Puis, les deux correspondants, bien installés à Irkoutsk, s’occupèrent à mettre en ordre leurs impressions de voyage. De là, l’envoi à Londres et à Paris de deux intéressantes chroniques relatives à l’invasion tartare, et qui, chose rare, ne se contredisaient guère que sur les points les moins importants.

La campagne, du reste, fut mauvaise pour l’émir et ses alliés. Cette invasion, inutile comme toutes celles qui s’attaquent au colosse russe, leur fut très funeste, Ils se trouvèrent bientôt coupés par les troupes du czar, qui reprirent successivement toutes les villes conquises. En outre, l’hiver fut terrible, et de ces hordes, décimées par le froid, il ne rentra qu’une faible partie dans les steppes de la Tartarie.

La route d’Irkoutsk aux monts Ourals était donc libre. Le grand-duc avait hâte de retourner à Moscou, mais il retarda son voyage pour assister à une touchante cérémonie, qui eut lieu quelques jours après l’entrée des troupes russes.

Michel Strogoff avait été trouver Nadia, et, devant son père, il lui avait dit :

– Nadia, ma sœur encore, lorsque tu as quitté Riga pour venir à Irkoutsk, avais-tu laissé derrière toi un autre regret que celui de ta mère ?

– Non, répondit Nadia, aucun et d’aucune sorte.

– Ainsi, rien de ton cœur n’est resté là-bas ?

– Rien, frère.

– Alors, Nadia, dit Michel Strogoff, je ne crois pas que Dieu, en nous mettant en présence, en nous faisant traverser ensemble de si rudes épreuves, ait voulu nous réunir autrement que pour jamais.

– Ah ! fit Nadia, en tombant dans les bras de Michel Strogoff.

Et se tournant vers Wassili Fédor :

– Mon père ! dit-elle toute rougissante.

– Nadia, lui répondit Wassili Fédor, ma joie sera de vous appeler tous les deux mes enfants !

La cérémonie du mariage se fit à la cathédrale d’Irkoutsk. Elle fut très simple dans ses détails, très belle par le concours de toute la population militaire et civile, qui voulut témoigner de sa profonde reconnaissance pour les deux jeunes gens, dont l’odyssée était déjà devenue légendaire.

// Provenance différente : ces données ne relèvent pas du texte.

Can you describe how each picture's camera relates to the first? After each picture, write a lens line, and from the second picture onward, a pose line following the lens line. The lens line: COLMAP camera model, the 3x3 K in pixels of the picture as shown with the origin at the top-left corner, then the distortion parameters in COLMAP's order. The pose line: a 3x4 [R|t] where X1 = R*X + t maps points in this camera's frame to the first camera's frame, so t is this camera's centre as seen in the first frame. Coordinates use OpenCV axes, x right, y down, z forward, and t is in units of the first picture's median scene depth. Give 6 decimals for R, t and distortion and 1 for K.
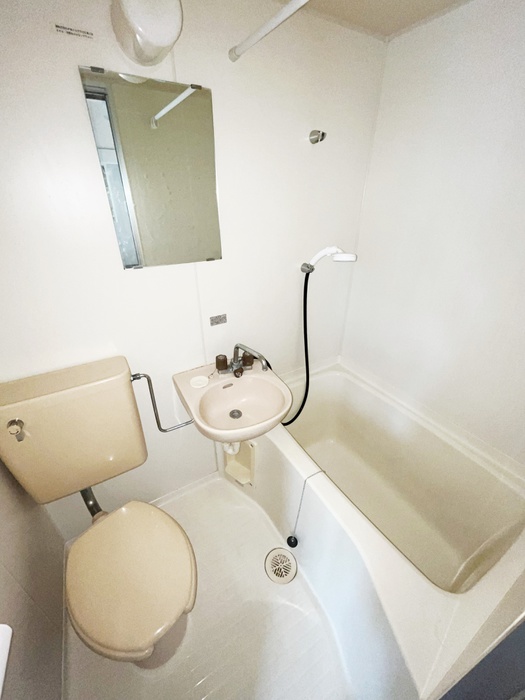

Alcide Jolivet et Harry Blount assistaient naturellement à ce mariage, dont ils voulaient rendre compte à leurs lecteurs.

– Et cela ne vous donne pas envie de les imiter ? demanda Alcide Jolivet à son confrère.

– Peuh ! fit Harry Blount. Si, comme vous, j’avais une cousine !…

– Ma cousine n’est plus à marier ! répondit en riant Alcide Jolivet.

– Tant mieux, ajouta Harry Blount, car on parle de difficultés qui vont surgir entre Londres et Pékin. Est-ce que vous n’avez pas envie d’aller voir ce qui se passe là ?

– Eh parbleu, mon cher Blount, s’écria Alcide Jolivet, j’allais vous le proposer !

Et voilà comment les deux inséparables partirent pour la Chine !

Quelques jours après la cérémonie, Michel et Nadia Strogoff, accompagnés de Wassili Fédor, reprirent la route d’Europe. Ce chemin de douleurs à l’aller fut un chemin de bonheur au retour. Ils voyagèrent avec une extrême vitesse, dans un de ces traîneaux qui glissent comme un express sur les steppes glacées de la Sibérie.

Cependant, arrivés aux rives de Dinka, en avant de Birskoë ils s’arrêtèrent un jour.

Michel Strogoff retrouva la place où il avait enterré le pauvre Nicolas. Une croix y fut plantée, et Nadia pria une dernière fois sur la tombe de l’humble et héroïque ami que ni l’un ni l’autre ne devaient jamais oublier.

À Omsk, la vielle Marfa les attendait dans la petite maison des Strogoff. Elle pressa dans ses bras et avec passion celle qu’elle avait déjà cent fois dans son cœur nommée sa fille. La courageuse Sibérienne eut, ce jour là, le droit de reconnaître son fils et de se dire fière de lui.

Après quelques jours passés à Omsk, Michel et Nadia Strogoff rentrèrent en Europe, et, Wassili Fédor s’étant fixé à Saint-Pétersbourg, ni son fils ni sa fille n’eurent d’autre occasion de le quitter que pour aller voir leur vieille mère.

Le jeune courrier avait été reçu par le czar, qui l’attacha spécialement à sa personne et lui remit la croix de Saint-George.

Michel Strogoff arriva, par la suite, à une haute situation dans l’empire. Mais ce n’est pas l’histoire de ses succès, c’est l’histoire de ses épreuves qui méritait d’être racontée.